Monday, July 13, 2015

SFC working group, business tax reforms

Last week the Senate Finance Committee released reports on tax reform from its various bipartisan working groups. The Business Tax Working Group Report, A-68 to A-75, had three “options” relevant to exempt organizations, none of which break new ground. One would require all tax-exempt organizations to file returns in the 990 series electronically. Another would permit any 501(c) organization to obtain a declaratory judgment regarding determinations by the IRS of its tax exempt status. A third would replace the two-tiered tax on the net investment income of private foundations with a single tax, at a rate of 1 percent.

On the merits, electronic filing generally is a good idea, as it should lead to more accurate, accessible, and complete filing of information returns. Hopefully, any legislation will be coordinated with the IRS to make sure the agency has the wherewithal and the funding to accommodate efiling.

Extension of declaratory judgment procedures is an old idea (dating at least to the 1990s), though the need for it is not clear. Proposed as part of “good government bills” in the 2000s, it has previously passed the Senate but never been enacted. Presumably, its recent reappearance on both sides of Congress is related to the Tea Party scandal and the delay 501(c)(4) groups have had in getting determinations from the IRS. The thinking must be that if noncharitable exempts are able to seek a declaratory judgment on an exempt status determination, the IRS would have an incentive to issue a determination within 270 days to avoid going to court. Further, groups would be able to appeal adverse determinations. On balance, however, it is difficult to know whether this would be useful. One negative effect could be that the IRS might yield on close (or even not so close) cases to avoid the costs of defending a court challenge, further diluting the noncharitable exempt category. On the other hand, by throwing some noncharitable exempt status questions to the courts, over time additional law could develop on the scope of tax-exempt status.

The option to replace the two rates of excise tax on tax-exempt private foundations with a single rate is supported by just about everyone (including the House, the Administration, and private foundations). The only issue seems to be the rate – whether it should be say 1% as prosed by the House and the working group, or a revenue neutral rate, as proposed by the Administration. There are policy reasons to support a rate reduction, namely that under the current two-tiered structure, foundations can face a tax increase if payout goes up. But that said, fiddling with the tax rate and structure is to tinker with a tax that has never served its purpose, which was to fund IRS exempt organization oversight. If the tax is to be retained at all, the purpose should be reconsidered. Is the tax on private foundation investment income intended as a penalty for not paying out? Is it now just punitive – reflecting decades old distrust of private foundations? Or is it meant to be a tax on income accumulations? What is notable in this regard is the absence in the working group of any notion of extending the tax to private operating foundations or endowments of educational institutions, as proposed last year as part of the Tax Reform Act of 2014 on the House side.
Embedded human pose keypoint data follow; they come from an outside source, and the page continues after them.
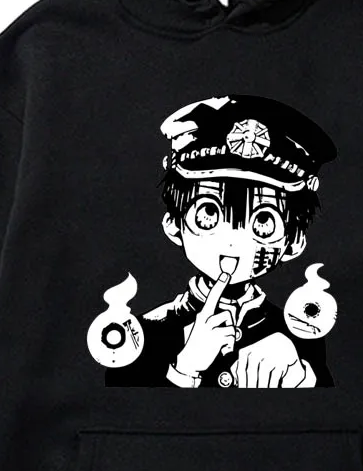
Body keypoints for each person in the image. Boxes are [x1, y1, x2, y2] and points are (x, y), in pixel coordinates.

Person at [104, 94, 336, 388]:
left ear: (294, 242)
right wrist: (184, 369)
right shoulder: (140, 334)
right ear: (173, 224)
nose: (233, 241)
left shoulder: (302, 334)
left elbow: (336, 406)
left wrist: (300, 378)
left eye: (263, 222)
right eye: (208, 214)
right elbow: (115, 407)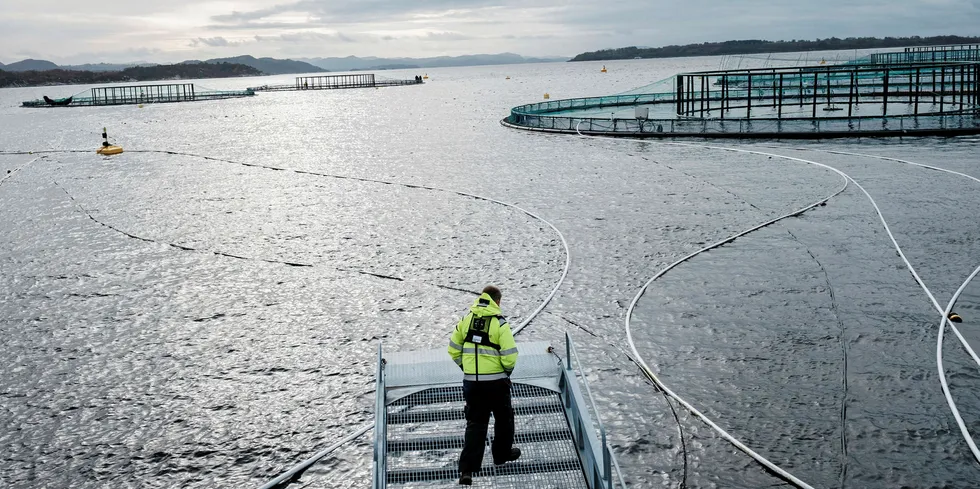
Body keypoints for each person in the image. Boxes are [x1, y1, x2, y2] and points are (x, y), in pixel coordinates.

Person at [447, 285, 520, 485]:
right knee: (504, 419)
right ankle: (501, 455)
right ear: (498, 301)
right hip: (496, 383)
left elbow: (453, 349)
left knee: (476, 425)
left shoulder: (466, 320)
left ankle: (467, 471)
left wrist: (466, 368)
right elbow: (510, 355)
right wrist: (506, 372)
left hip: (472, 384)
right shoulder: (500, 324)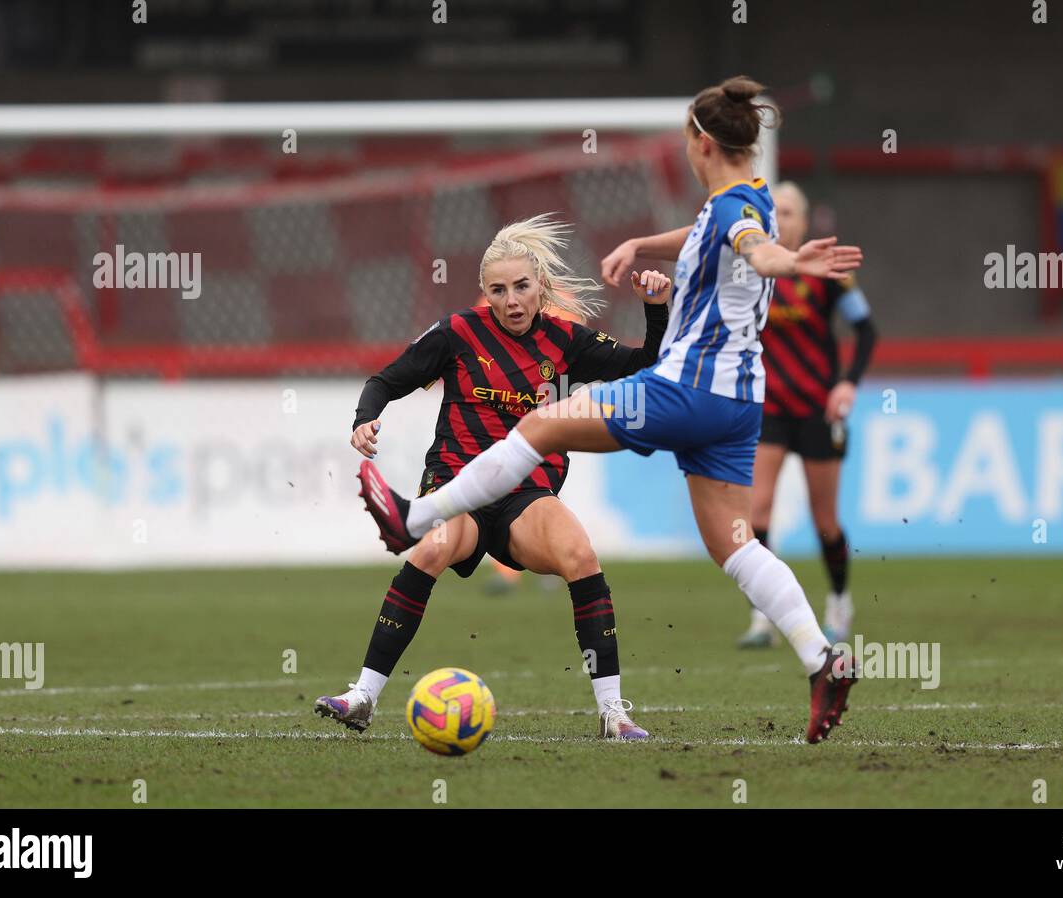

Relatedly, the three options from the Finance Committee working group stand in stark contrast to the myriad of proposals in the Tax Reform Act of 2014. Absent are reforms to intermediate sanctions, supporting organizations, rules on executive compensation, payouts on donor-advised funds, changes to the unrelated business income tax rules, or increases to penalties for noncompliance – all of which featured prominently in the House offering. It could be that the Senate staff was just not interested in the House approach. More likely, however, was that for purposes of a bipartisan staff report, the only consensus items would be the non-controversial, fairly easy ones. Whether there is interest on the Senate side in taking on some of the broader reforms contemplated by the House remains to be seen.